The moment when we could transform who we are as a country and as a culture.

Anxiety is great everywhere—over the war, the economy and the future. But more so in Philadelphia and other large urban centers where violence takes no quarter.

Obama, a former Chicago community organizer, knows city streets. He’s worked them, and not so long ago. He knows the language of the streets, and what causes the pain.

He’d react to violence in Southwest Philly as he would to car bombs on the streets of Baghdad: by offering a rational and indisputable logic. Stay in that life—or move to one with real possibilities. He sees his job as providing those possibilities.

“We’re tired of being divided,” Obama says often when giving his stump speech. “We are tired of running into ideological walls and partisan roadblocks.

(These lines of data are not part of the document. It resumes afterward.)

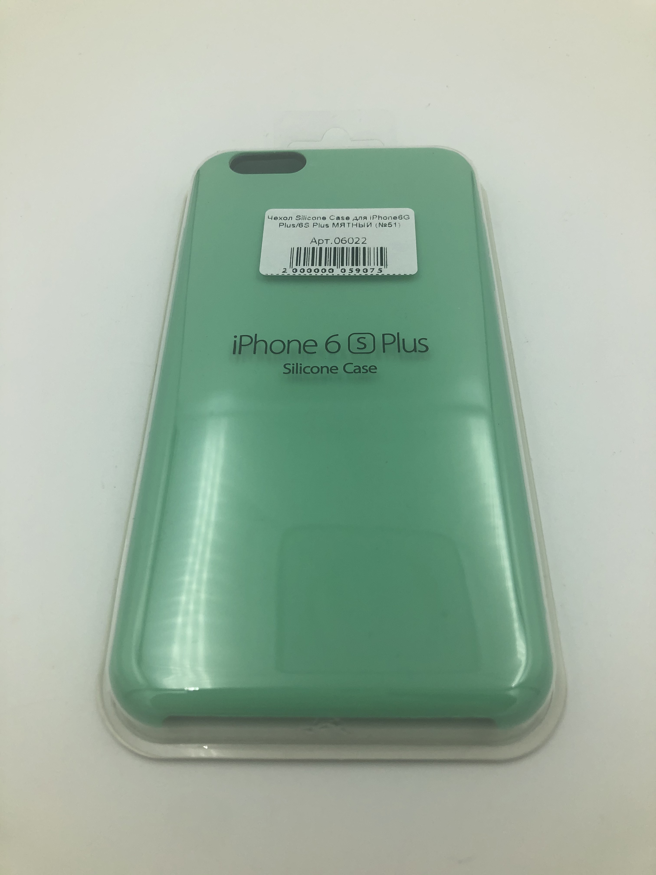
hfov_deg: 49.7
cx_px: 328
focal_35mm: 28
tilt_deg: -58.1
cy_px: 438
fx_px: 707
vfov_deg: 63.4
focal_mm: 3.99
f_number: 1.8
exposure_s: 1/1021
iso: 20
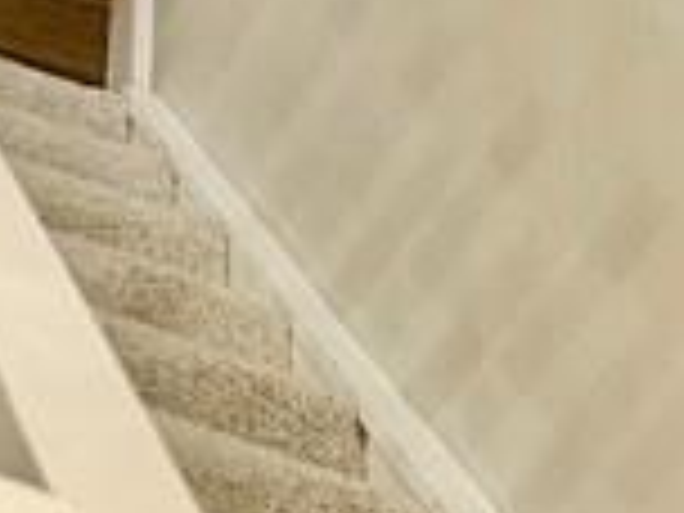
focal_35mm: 162
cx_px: -1462
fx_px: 3201
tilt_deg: -39.8
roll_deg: -4.0
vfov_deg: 8.4
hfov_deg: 9.3
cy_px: -684
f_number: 1.78
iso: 320
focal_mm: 6.76
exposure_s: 1/120
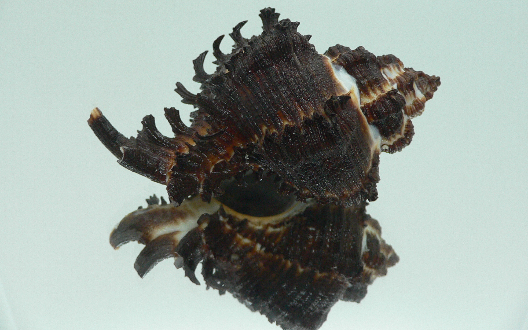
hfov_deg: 51.5
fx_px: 547
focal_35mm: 38
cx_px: 261
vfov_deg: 33.5
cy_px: 142
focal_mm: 4.6
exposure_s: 1/60
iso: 150
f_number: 2.8
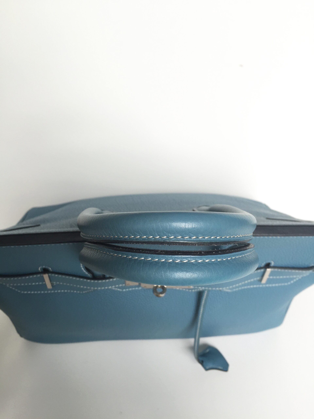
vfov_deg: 61.7
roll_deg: +0.6
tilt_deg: -33.8
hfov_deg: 48.2
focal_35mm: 29
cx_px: 157
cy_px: 210
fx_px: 351
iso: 40
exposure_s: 1/120
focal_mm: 4.15
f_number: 2.2
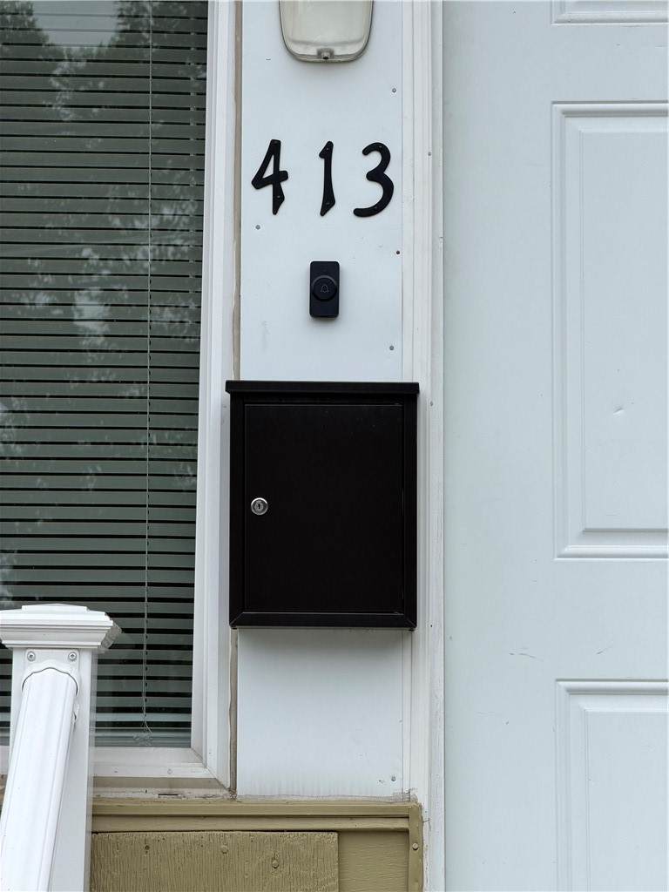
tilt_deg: +7.7
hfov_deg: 14.8
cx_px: 334
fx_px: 2577
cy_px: 446
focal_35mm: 100
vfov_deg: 19.6
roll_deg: -0.5
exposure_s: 1/277
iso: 50
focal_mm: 16.89
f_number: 2.8
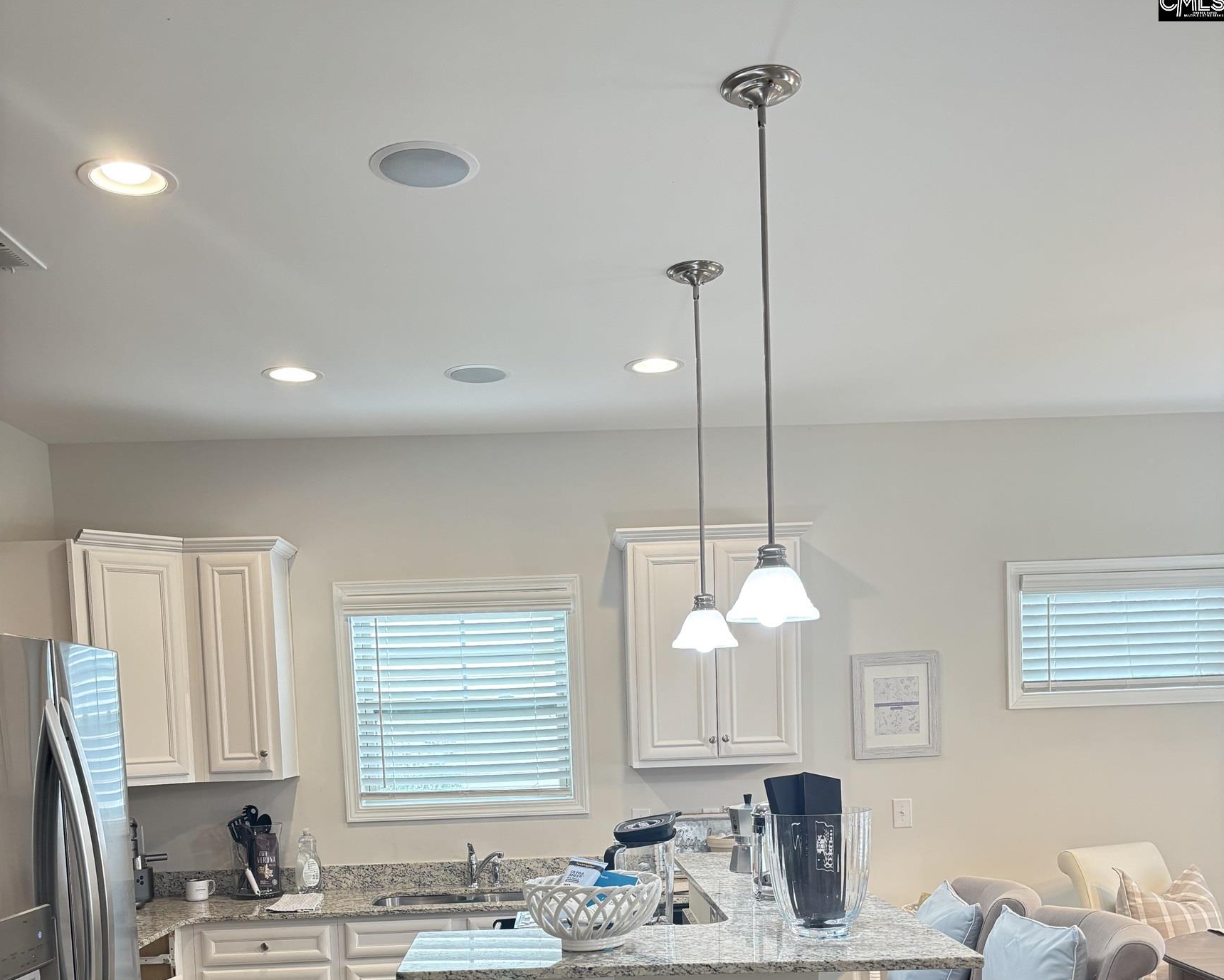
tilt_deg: -4.8
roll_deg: +0.7
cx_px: 612
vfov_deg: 41.2
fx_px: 1232
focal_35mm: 34
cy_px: 806
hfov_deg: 52.8
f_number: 1.6
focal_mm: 5.96
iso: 160
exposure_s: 1/60
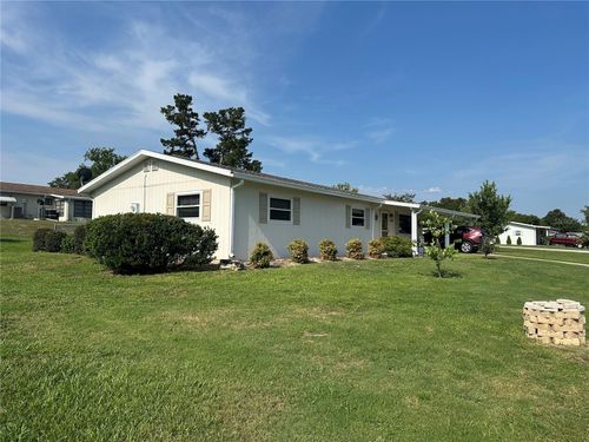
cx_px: 294
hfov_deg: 71.6
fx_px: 408
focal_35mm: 24
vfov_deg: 56.8
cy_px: 221
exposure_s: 1/5525
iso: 80
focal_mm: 6.86
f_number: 1.78
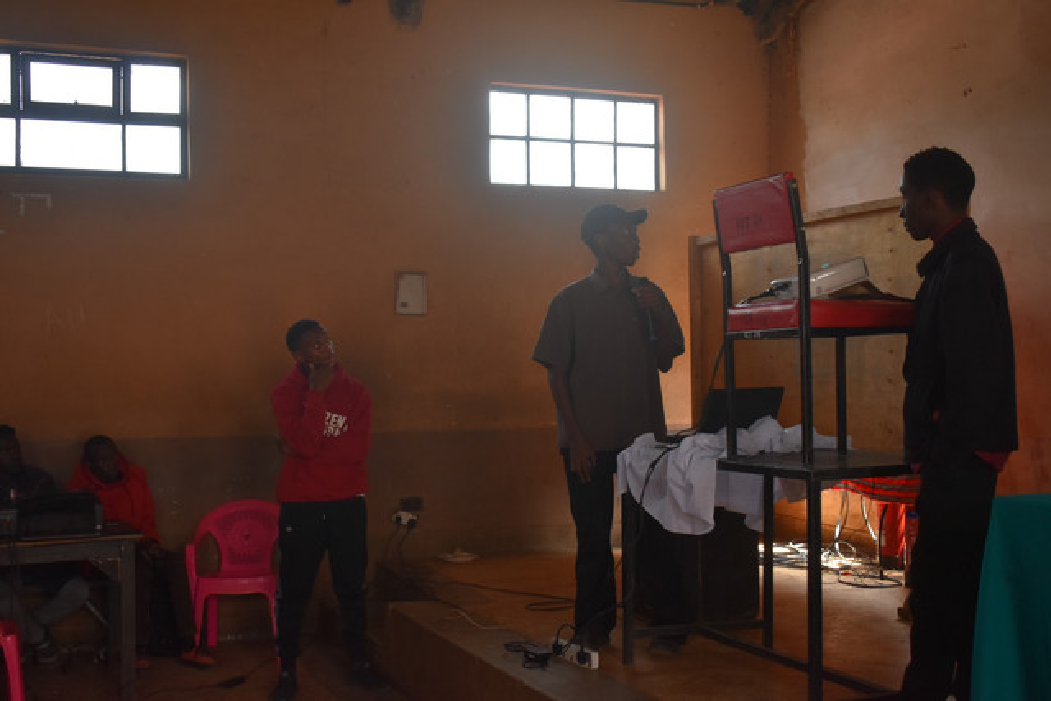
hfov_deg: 43.6
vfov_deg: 29.9
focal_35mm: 45
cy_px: 350
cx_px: 526
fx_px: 1314
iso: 800
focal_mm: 30
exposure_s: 1/200
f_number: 4.2
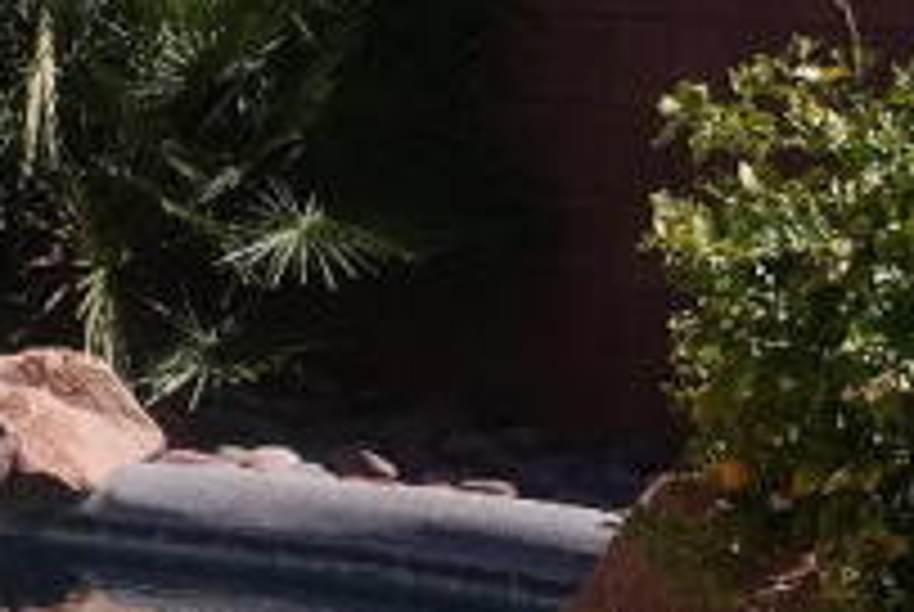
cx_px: -630
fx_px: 4322
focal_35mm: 170
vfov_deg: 8.1
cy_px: -40
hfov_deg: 11.4
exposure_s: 1/320
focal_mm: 20
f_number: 7.1
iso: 100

We’re tired of appeals to our worst instincts and our greatest fears.”

And he says this: “Don’t let anybody tell you we don’t know what we stand for. Don’t doubt yourselves. We know who we are. And in the end we know that it’s not enough just to say that we’ve had enough. We’ve got a story to tell that isn’t just against something but is for something. We know that we’re the party of opportunity.”

It’s been a long, long time since we’ve heard rhetoric of hope spoken by a person of such extraordinary moral strength.

“The arc of the moral universe is long,” Obama often says, quoting Martin Luther King Jr., “but it bends toward justice.”

In this very special moment, Obama has us believing that just may be true.